Task objective -
Reproduce exactly the lines of the data below that begin with the line containing "Window Replacement Cost Calculator" and end with the line containing "projects...", both included.

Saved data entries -
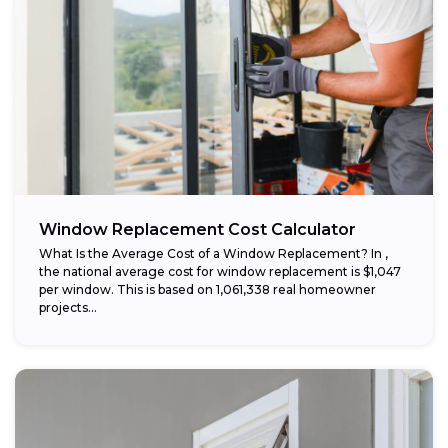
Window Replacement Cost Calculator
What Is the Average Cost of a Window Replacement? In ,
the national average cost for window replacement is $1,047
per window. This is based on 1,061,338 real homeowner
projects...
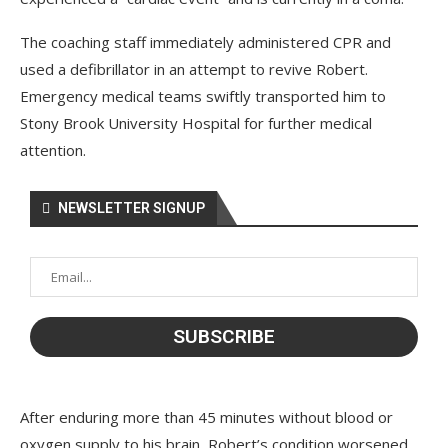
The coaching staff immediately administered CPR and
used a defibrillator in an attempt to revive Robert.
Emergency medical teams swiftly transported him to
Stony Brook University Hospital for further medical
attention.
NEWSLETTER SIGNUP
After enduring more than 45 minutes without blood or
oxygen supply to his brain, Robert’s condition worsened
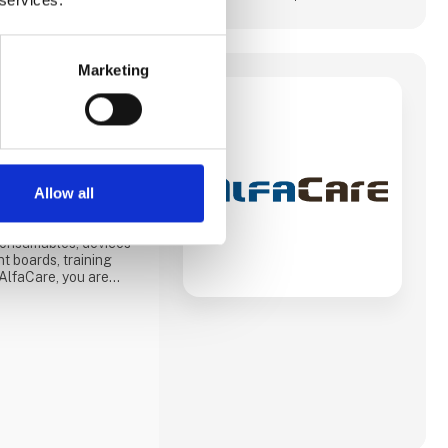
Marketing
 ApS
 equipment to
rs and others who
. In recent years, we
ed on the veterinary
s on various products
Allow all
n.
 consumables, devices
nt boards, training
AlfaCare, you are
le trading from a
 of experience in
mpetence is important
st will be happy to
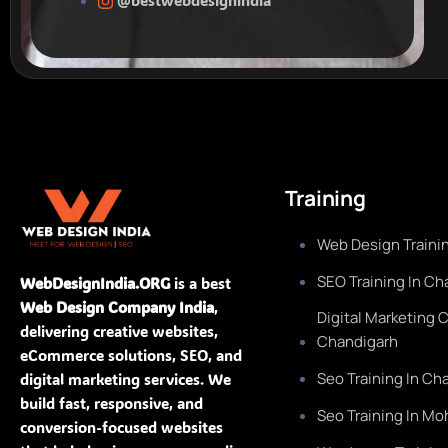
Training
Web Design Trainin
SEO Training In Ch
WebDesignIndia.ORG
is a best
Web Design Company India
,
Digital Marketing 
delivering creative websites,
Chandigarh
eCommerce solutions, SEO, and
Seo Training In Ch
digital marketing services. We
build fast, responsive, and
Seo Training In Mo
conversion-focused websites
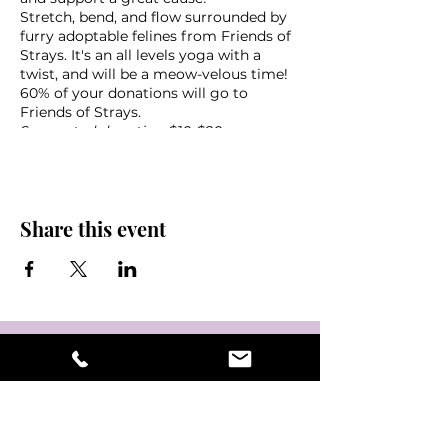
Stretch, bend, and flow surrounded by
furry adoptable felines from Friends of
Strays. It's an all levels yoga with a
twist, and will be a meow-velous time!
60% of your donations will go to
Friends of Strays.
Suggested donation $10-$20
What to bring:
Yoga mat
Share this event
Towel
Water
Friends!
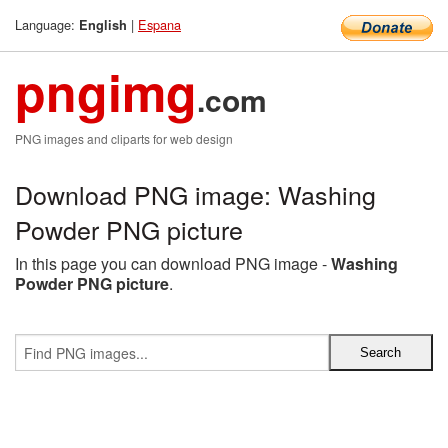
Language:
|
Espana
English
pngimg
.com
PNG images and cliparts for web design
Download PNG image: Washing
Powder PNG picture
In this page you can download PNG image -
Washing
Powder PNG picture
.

---

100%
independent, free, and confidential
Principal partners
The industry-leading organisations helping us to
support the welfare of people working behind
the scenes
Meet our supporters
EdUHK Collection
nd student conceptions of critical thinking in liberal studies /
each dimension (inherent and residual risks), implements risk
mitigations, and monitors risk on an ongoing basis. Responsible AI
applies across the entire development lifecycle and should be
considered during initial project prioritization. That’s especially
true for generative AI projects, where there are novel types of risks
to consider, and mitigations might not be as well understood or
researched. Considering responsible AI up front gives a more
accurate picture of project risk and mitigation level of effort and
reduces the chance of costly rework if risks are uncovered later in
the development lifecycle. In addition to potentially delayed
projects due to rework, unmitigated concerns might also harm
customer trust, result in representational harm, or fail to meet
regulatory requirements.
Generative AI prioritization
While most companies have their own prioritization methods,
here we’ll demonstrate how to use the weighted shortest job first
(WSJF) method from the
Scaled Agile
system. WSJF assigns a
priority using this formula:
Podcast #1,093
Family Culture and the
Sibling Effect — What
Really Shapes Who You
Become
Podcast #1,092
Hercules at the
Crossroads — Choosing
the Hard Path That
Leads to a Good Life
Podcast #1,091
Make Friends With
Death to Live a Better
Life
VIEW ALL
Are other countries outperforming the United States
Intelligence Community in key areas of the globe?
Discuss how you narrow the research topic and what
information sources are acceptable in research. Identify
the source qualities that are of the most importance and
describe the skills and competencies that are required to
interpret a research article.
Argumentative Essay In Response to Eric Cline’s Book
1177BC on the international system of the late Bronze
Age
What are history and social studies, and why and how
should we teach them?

...

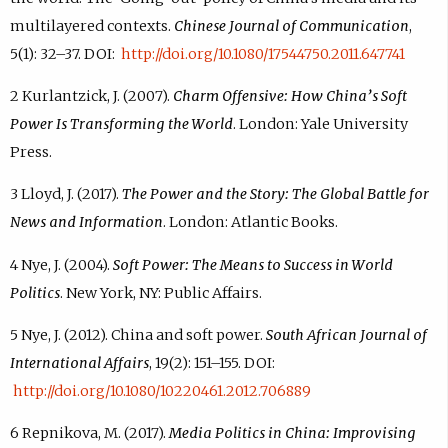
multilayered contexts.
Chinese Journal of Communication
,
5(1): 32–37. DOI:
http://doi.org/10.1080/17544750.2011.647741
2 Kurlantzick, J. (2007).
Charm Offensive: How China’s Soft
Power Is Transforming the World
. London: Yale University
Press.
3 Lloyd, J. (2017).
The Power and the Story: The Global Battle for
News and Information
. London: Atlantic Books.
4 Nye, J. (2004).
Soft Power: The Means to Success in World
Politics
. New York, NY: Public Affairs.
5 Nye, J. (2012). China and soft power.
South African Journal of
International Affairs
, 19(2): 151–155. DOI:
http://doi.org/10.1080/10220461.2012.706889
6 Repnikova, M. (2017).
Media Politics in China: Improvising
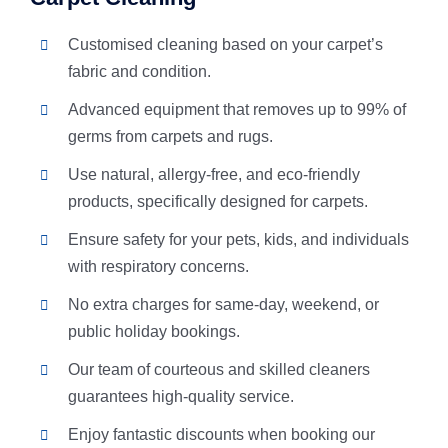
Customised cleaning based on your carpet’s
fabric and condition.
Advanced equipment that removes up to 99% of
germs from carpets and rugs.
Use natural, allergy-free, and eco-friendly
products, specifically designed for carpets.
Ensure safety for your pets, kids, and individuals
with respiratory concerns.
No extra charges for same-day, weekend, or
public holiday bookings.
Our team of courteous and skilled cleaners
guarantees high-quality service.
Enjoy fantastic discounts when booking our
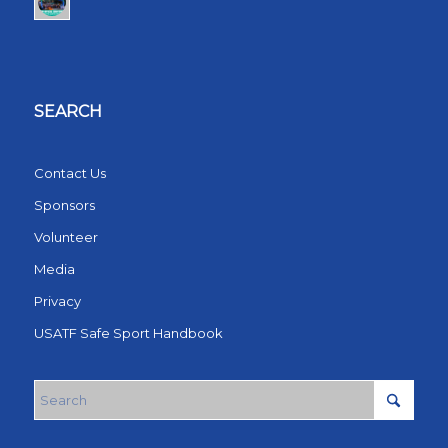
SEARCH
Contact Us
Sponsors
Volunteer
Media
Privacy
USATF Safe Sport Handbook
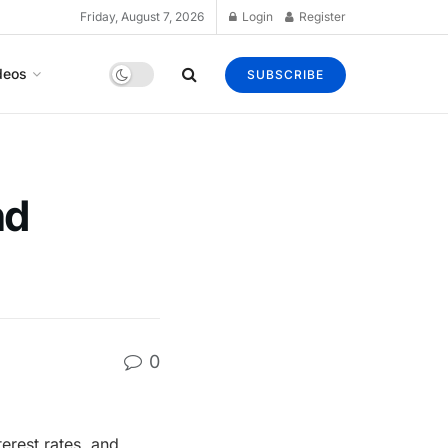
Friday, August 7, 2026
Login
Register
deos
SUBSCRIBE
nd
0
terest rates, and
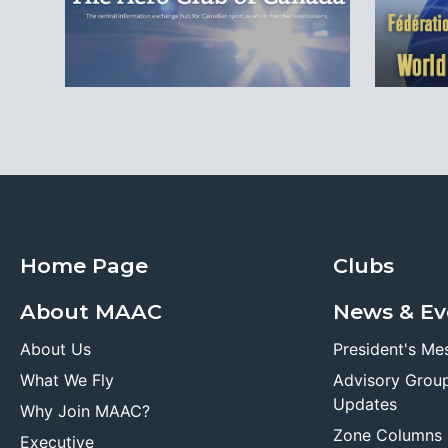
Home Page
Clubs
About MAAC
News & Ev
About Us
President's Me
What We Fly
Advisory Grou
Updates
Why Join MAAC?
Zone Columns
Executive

Task result -
Window Replacement Cost Calculator
What Is the Average Cost of a Window Replacement? In ,
the national average cost for window replacement is $1,047
per window. This is based on 1,061,338 real homeowner
projects...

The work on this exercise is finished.